Video is the clearest example of retail network pressure. Stores employ video throughout the entire retail ecosystem, and when AI is layered on top for use cases such as loss prevention, traffic analysis, or shelf visibility, sending all that raw data back to the cloud quickly becomes inefficient. It consumes bandwidth, adds delay, and can make time-sensitive use cases far less useful. Edge processing allows retailers to process high-volume data closer to where it is created, reduce what needs to move upstream, and respond faster when timing matters.

The cloud is still essential for analytics, model training, and centralized oversight. But hybrid environments only work when the network can handle that model without adding operational burden. That becomes relevant as AI reaches more locations and touches more workflows across the business.

5G and SD-WAN are foundational for AI in retail

Retailers adopting AI need a network that performs reliably under pressure and remains manageable for lean IT teams.

5G: A key enabler for distributed AI

5G gives retailers more options to connect stores, temporary sites, pickup zones, warehouses, and vehicles. It brings locations online faster and adds resilience where wired service is delayed, limited, or unavailable.

That becomes more relevant as AI scales. Retail operations increasingly depend on mobile operations, real-time analytics, and traffic beyond the traditional four walls of the store. 5G gives IT teams another way to keep those locations connected without waiting on wired infrastructure to catch up.

SD-WAN: The control layer

SD-WAN addresses a different need by giving IT teams more control over how traffic behaves across a distributed environment. That matters in retail because not every application deserves the same treatment. A guest Wi-Fi slowdown is annoying, but a disruption to POS or a critical operational workflow has a direct impact on business. With SD-WAN, teams can apply policy more uniformly, improve visibility across locations, and steer traffic based on business priority.

Why 5G and SD-WAN together

5G and SD-WAN give retailers a better way to manage multisite operations without turning every location into its own networking project. 5G provides flexibility and resilience. SD-WAN delivers policy control, prioritization, and operational consistency. Together, they create a stronger underlying network for distributed AI workloads and help retail IT teams scale without adding management burden.

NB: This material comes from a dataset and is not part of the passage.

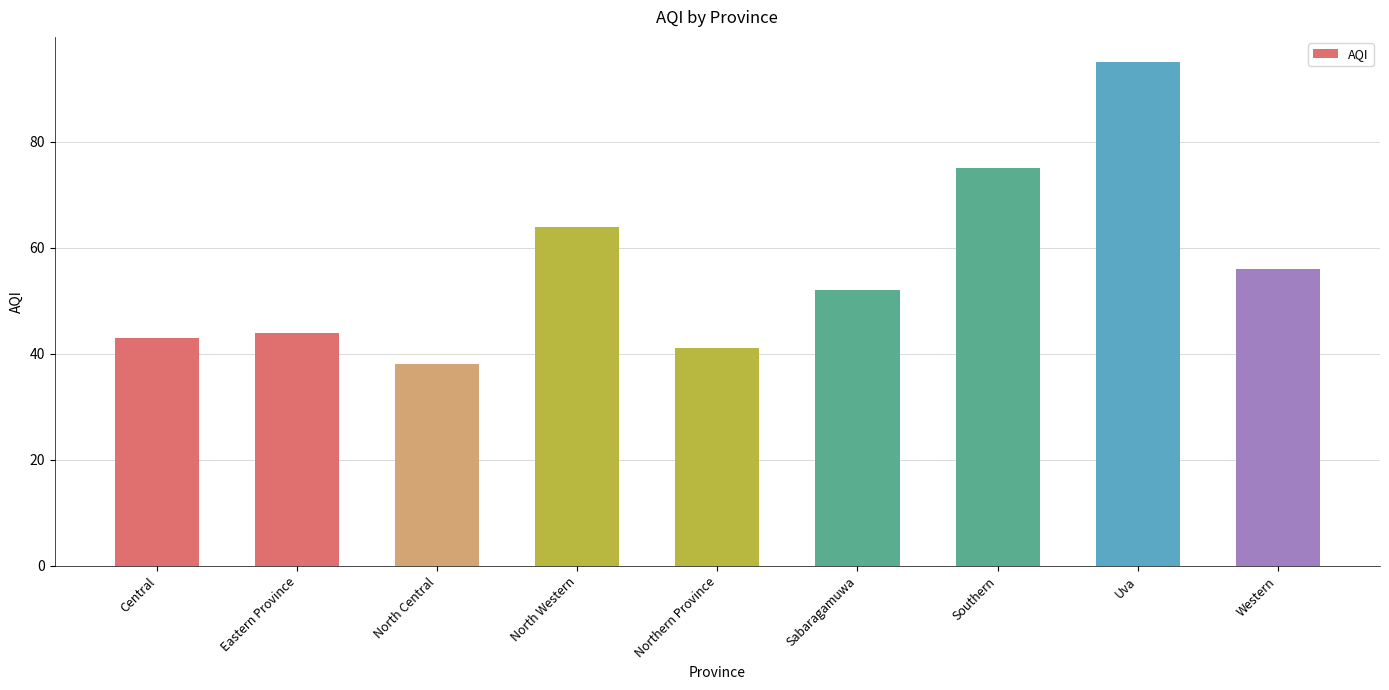

What is the ratio of the value at Western to the value at North Central?

1.5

That’s one of the practical benefits of AI in retail when the network is built for it. Retailers can bring AI into operations without making the environment harder to manage.

Best practices for scaling AI in retail

Retailers don’t need to solve AI readiness all at once, but they should strengthen the foundation before AI traffic and dependencies grow further.

  1. Start with segmentation. POS, cameras, employee devices, inventory systems, and guest access should not operate in the same zone.
  2. Standardize before complexity multiplies. Retail gets harder to manage when every site is treated like a special case. Consistent templates, centralized policy, and scalable provisioning become important as AI expands.
  3. Plan for traffic competition early. AI adds images, video, telemetry, and conversational traffic to locations already handling critical transactions and store operations. Without clear priorities, performance issues tend to appear where retailers can least afford them. 

Getting the basics right makes it possible to run AI predictably across stores, warehouses, and other edge environments.

The bigger issue behind AI in retail

Retailers have no shortage of AI opportunities. The harder question is whether the network underneath those use cases can support them reliably at scale.

The benefits of AI in retail are real, but they depend on more than the application itself. They depend on a network that can deliver consistent performance, handle edge and cloud workflows, and provide IT teams with sufficient visibility and control to manage a broad retail footprint.